In der kleinen Truhe und in den 20 Särgen, in der Rotunde aus rotem Backstein in Aurich sind sie also nun alle wieder vereint. Losgelöst von Zeit und Raum bündelt sich im Mausoleum der Cirksena das jahrhundertealte Andenken an sämtliche Grafen und Fürsten Ostfrieslands. Und nur hier. Einen anderen Ort des zentralen Gedenkens an das einst so mächtige ostfriesische Herrschergeschlecht gibt es nirgendwo anders.
Aus Sicherheitsaspekten und klimatischen Gründen ist das Mausoleum der Cirksena an normalen Tagen geschlossen. Es ist aber im Rahmen einer Führung öffentlich zugänglich. Dann öffnen sich die Türen und Gitter dieses prachtvollen Familiengrabes, das in Ostfriesland seinesgleichen sucht. Die Kapuzinergruft der Ostfriesen kann zudem auch an besonderen Tagen im Jahr wie dem Tag des offenen Denkmals besichtigt werden.
Wenn man das Mausoleum der Cirksena denn findet, wie Ostfriesland Reloaded findet… Es wäre diesem einmaligen Ort auf jeden Fall eine bessere Ausschilderung zu wünschen.

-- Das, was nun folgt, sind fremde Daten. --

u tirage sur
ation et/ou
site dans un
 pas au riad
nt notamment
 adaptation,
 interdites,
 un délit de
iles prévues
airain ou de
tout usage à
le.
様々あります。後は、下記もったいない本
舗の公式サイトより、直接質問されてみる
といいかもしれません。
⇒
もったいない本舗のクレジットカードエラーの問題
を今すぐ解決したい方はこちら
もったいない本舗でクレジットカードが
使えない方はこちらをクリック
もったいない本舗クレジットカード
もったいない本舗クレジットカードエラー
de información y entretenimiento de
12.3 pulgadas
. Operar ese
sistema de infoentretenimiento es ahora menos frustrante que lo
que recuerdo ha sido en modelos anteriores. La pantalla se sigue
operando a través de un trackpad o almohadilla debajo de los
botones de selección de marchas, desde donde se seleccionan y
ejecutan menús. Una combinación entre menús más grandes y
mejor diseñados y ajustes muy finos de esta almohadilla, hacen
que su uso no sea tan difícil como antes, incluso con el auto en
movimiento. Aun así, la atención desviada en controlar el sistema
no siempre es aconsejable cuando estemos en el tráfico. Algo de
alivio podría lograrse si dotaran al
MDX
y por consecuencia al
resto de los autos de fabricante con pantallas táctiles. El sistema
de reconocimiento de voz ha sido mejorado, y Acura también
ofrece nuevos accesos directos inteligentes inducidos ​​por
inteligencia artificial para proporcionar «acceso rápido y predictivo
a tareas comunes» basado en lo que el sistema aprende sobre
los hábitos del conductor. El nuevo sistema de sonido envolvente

Selbst an der vorbeiführenden Durchgangsstraße in Aurich fehlt jeglicher Hinweis auf dieses für Ostfriesland so bedeutende wie einmalige Monument.

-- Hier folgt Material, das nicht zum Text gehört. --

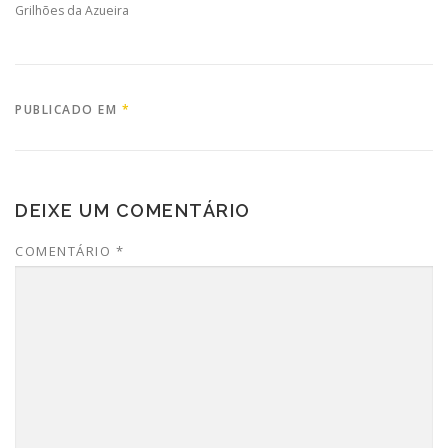
Grilhões da Azueira
PUBLICADO EM
*
DEIXE UM COMENTÁRIO
COMENTÁRIO
*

Führungen durch das Mausoleum der Cirksena in Aurich:
Die Führungen werden vom Verkehrsverein Aurich/Ostfriesland e.V. organisiert. Vom Mai bis September gibt es an jedem ersten Donnerstag im Monat um 17:00 Uhr eine Führung. Dauer: 1 Stunde / Preis: 4,00 Euro. Treffpunkt ist direkt am Mausoleum auf dem Auricher Friedhof. Die beste Parkmöglichkeit ist der Parkplatz vor der Sparkassen-Arena an der Emder Straße. Von dort sind es nur noch wenige Meter bis zu dem Eingang des Friedhofs, der dem Mausoleum am nächsten liegt.

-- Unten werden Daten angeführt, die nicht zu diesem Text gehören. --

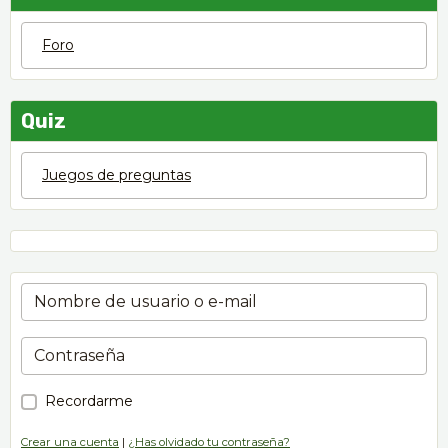
Foro
Quiz
Juegos de preguntas
Recordarme
Crear una cuenta
|
¿Has olvidado tu contraseña?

Weitere Informationen zu Besichtigungsterminen sind erhältlich beim Verkehrsverein in Aurich (E-Mail: verkehrsverein@aurich.de / http://www.aurich-tourismus.de).
Literatur:
Viele Details zu den einzelnen Särgen, ihrer Gestaltung und Inschriften und ihrem Zustand im Laufe der Jahrhunderte liefert ein kleines Buch mit dem Titel: “Das Mausoleum zu Aurich. Die letzte Ruhestätte der Cirksena.” Der Autor Dr. Hermann Freese gibt zudem einen ausführlichen Überblick über die Begräbnisse sämtlicher Mitglieder aus dem gräflichen und fürstlichen Hause der Cirksena sowie über den Bau des Mausoleums. Das Buch ist im Historischen Museum in Aurich erhältlich (ISBN 3-928 160-08-7, 1995).